Theoretically, raiders counter dotts, because they do extra damage to them and take less damage from them.
Theoretically, spirit walkers counter dotts, because they can dispel all of the dotts’ spells and also redistribute the damage from dott focus fire.
Theoretically, the tauren chieftain counters dotts, because it does aoe damage to lots of units
Theoretically, the blademaster counters dotts, because it rips up low hp units.
So many newbies get all 4 of these things and fight a dott army and lose horribly. Why?
They’re too worried about countering dotts and not the whole overall strategy. The elf can position his army so none of your units can hit dotts. It is extremely hard to maneuver around 3 heroes, 2 quillbeasts, and a pocket factory that your opponent gets. Position is often more important than army size or composition. Therefore, raiders will have a hard time actually attacking dotts. In addition, although dotts do reduced damage all the units and heroes I named, the elf heroes will also be throwing out extremely high dps. Although spirit walkers can dispel, they’ll never have enough mana to dispel every single cyclone, because you can never have more walkers than they have dotts. The TC is negated by mana burn and scrolls of healing. The blade is kept constantly in the air. Although you can dispel the cyclone, it is very hard to react immediately, so the blade will always be in the air for a few seconds.

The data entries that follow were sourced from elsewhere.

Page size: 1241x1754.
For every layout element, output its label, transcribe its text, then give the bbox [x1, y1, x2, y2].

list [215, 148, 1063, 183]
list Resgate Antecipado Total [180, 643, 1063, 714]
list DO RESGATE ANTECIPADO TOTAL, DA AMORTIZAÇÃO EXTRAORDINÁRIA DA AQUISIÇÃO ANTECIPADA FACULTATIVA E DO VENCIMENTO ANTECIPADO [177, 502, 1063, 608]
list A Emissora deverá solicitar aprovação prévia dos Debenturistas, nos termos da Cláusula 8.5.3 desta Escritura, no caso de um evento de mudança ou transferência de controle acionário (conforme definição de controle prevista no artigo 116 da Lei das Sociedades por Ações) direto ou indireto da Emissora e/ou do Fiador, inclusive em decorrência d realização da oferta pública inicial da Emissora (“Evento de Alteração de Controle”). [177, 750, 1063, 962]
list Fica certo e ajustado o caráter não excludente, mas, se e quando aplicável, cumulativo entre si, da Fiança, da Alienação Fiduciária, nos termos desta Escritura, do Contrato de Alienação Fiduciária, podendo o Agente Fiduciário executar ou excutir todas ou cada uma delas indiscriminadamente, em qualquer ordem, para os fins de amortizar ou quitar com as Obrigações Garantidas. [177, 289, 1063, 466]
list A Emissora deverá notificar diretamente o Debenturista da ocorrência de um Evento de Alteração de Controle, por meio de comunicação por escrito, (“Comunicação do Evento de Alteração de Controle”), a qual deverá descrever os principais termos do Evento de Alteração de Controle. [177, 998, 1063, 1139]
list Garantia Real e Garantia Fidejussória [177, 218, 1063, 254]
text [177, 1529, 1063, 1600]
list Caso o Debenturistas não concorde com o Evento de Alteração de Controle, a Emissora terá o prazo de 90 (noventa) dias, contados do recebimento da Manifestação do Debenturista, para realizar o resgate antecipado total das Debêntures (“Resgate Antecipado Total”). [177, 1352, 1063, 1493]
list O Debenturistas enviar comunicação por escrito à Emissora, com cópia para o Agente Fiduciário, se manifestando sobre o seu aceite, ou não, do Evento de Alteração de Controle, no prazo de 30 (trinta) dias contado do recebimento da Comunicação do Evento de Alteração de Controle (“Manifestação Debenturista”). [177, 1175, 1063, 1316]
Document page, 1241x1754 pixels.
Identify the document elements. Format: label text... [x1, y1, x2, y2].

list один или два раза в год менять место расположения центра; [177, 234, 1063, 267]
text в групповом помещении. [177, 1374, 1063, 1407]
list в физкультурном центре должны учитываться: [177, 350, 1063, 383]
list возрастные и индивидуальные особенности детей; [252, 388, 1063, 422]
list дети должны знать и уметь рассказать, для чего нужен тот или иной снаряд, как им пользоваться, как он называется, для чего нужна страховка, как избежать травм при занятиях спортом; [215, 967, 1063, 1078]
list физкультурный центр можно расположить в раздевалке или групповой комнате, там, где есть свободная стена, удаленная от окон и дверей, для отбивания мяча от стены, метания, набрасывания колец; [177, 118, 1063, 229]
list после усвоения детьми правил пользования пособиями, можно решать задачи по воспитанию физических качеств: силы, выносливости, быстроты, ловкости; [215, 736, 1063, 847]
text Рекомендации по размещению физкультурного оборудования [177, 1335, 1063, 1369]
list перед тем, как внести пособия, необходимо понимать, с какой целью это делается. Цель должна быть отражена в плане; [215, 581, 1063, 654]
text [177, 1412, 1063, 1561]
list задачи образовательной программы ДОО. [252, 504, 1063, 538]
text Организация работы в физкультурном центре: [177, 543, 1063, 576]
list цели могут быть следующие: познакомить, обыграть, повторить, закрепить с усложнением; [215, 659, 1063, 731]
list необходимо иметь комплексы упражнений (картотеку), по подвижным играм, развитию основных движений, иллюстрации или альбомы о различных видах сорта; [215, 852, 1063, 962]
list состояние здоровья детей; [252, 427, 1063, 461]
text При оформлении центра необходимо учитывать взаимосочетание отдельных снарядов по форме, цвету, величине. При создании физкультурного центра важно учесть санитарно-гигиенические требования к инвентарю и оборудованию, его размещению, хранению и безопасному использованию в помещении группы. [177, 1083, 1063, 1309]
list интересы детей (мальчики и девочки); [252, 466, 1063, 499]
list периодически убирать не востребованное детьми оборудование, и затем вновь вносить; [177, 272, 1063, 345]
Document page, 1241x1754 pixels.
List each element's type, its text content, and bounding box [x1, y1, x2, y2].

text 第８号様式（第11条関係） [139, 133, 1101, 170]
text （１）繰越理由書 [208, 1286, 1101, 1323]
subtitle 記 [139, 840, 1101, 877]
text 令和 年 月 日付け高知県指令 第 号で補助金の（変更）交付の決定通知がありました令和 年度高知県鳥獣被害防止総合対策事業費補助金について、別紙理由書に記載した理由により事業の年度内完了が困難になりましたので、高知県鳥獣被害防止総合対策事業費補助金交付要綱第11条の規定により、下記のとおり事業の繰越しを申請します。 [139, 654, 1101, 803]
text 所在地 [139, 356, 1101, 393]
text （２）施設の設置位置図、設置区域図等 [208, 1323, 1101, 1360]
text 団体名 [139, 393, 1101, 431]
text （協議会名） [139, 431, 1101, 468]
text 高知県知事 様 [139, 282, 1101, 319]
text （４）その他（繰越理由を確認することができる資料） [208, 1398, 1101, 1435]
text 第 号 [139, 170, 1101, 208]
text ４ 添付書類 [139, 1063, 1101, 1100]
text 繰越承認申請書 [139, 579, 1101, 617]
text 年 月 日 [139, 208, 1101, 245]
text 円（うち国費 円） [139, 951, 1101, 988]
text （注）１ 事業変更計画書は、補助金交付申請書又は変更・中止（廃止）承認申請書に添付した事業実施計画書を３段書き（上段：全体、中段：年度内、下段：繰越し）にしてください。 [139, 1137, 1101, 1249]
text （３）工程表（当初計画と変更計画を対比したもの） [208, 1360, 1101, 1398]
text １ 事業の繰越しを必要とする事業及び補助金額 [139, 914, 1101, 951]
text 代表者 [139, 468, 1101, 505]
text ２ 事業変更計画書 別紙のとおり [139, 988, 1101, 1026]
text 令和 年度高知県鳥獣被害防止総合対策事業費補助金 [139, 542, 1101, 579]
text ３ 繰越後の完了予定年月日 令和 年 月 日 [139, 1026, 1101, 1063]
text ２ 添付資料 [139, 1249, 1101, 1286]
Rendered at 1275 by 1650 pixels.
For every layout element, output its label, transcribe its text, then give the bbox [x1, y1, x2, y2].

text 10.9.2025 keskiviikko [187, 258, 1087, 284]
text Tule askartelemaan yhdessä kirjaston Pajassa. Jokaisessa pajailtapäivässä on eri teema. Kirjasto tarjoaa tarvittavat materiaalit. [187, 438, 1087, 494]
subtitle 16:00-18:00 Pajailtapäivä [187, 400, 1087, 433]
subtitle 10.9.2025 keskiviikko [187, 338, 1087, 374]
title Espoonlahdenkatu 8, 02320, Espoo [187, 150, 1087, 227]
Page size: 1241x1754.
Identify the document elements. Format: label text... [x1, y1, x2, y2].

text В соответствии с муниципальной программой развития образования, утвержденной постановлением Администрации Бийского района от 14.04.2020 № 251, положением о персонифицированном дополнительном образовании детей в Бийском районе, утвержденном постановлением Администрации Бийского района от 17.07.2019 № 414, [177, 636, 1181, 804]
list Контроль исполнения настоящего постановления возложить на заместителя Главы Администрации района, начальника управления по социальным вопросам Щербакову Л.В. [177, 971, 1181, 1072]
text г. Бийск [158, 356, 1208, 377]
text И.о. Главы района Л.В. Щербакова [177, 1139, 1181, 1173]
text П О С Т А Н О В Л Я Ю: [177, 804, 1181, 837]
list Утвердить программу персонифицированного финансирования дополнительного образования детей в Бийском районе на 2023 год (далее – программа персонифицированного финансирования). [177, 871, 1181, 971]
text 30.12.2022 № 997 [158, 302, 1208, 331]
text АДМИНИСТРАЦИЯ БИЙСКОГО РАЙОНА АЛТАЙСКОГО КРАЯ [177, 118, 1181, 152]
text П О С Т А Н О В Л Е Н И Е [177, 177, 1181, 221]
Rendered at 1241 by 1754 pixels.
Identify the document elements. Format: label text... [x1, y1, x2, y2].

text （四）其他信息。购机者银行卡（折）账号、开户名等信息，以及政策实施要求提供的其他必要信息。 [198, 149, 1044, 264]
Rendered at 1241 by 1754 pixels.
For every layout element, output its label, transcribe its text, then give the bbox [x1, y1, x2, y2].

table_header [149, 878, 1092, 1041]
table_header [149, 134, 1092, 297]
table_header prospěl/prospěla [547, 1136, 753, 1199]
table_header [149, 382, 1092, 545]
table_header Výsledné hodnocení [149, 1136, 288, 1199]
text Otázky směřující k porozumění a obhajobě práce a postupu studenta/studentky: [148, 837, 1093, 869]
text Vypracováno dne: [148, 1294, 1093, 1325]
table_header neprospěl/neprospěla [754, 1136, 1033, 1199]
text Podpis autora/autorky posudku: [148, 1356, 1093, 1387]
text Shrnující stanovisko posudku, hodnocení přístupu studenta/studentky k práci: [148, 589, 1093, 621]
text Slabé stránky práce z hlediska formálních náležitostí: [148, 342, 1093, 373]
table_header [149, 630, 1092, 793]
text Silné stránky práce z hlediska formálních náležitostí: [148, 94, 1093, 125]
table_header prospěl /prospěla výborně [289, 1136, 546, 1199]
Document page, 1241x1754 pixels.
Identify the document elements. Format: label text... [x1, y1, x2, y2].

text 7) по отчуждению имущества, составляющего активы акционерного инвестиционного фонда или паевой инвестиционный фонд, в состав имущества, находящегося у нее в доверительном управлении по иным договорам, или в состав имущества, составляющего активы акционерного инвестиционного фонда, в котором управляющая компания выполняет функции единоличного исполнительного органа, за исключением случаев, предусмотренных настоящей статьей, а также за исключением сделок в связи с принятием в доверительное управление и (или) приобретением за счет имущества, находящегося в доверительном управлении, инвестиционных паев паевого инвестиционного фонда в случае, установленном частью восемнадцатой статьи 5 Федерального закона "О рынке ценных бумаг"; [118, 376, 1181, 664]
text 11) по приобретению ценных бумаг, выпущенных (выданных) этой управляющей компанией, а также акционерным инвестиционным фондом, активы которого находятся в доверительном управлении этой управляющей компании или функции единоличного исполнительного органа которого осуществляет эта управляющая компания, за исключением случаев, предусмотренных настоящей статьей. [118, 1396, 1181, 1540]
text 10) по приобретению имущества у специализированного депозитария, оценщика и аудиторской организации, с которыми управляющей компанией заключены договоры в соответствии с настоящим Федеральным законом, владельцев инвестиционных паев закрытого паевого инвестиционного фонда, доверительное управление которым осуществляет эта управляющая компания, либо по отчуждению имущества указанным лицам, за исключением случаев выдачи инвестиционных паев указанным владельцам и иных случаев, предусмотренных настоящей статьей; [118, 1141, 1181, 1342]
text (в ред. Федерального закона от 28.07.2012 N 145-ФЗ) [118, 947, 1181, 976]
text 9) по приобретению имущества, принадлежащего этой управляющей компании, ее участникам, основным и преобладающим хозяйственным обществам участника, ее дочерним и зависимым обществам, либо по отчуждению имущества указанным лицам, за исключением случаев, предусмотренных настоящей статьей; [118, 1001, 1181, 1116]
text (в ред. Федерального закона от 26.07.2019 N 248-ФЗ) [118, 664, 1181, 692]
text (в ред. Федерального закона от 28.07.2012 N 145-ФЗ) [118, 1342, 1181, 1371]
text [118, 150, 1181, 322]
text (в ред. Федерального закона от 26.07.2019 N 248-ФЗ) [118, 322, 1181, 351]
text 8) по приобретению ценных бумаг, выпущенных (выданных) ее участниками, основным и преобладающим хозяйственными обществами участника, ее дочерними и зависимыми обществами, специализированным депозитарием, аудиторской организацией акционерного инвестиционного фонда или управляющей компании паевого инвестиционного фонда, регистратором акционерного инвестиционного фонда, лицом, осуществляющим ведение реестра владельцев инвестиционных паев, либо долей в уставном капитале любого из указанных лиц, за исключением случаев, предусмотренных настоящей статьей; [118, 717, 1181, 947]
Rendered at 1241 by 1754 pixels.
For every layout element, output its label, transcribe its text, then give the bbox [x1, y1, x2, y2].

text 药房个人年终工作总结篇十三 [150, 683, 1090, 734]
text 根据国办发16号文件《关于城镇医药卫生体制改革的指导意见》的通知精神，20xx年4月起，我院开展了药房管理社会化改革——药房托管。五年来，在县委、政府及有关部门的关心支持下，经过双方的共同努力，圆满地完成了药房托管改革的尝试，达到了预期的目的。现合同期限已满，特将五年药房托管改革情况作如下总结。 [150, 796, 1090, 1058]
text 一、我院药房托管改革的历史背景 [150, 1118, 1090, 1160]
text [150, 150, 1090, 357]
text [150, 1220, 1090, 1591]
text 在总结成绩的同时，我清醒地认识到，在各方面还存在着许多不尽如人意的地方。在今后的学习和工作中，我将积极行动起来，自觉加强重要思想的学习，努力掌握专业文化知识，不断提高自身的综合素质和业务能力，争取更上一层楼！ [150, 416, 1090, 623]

You’ll be surprised to find out that orcs actually do get this combo of units versus mass dotts. The key is timing. You can harass the night elf and attack him during very small windows where the elf is vulnerable. Also, you must avoid fights, many times trading tps. While doing this, you must slowly level up the tauren chieftain so that his shockwave will overwhelm the number of scrolls of healing the elf has. During a fight you must ensnare the dh out of range of the TC and keep the dh away from the TC as much as possible. In addition, you must alternate between focus firing heroes and dotts, because if you mass focus heroes, your opponent will just try to soak the damage will doing constant dps to your army, but if you mass focus units, the elf heroes won’t die and level up extremely fast, overwhelming you. None of this is very intuitive, but this is how it works.

Miscellaneous
On a completely different note, banshees counter the early orb of lighting + scroll of stone combo strategy after a strike, which often forces a team to use 2 strikes one immediately after the other, because they don’t die to orb of lighting.

Conclusion
My point? Banshees are strong at all points of the game.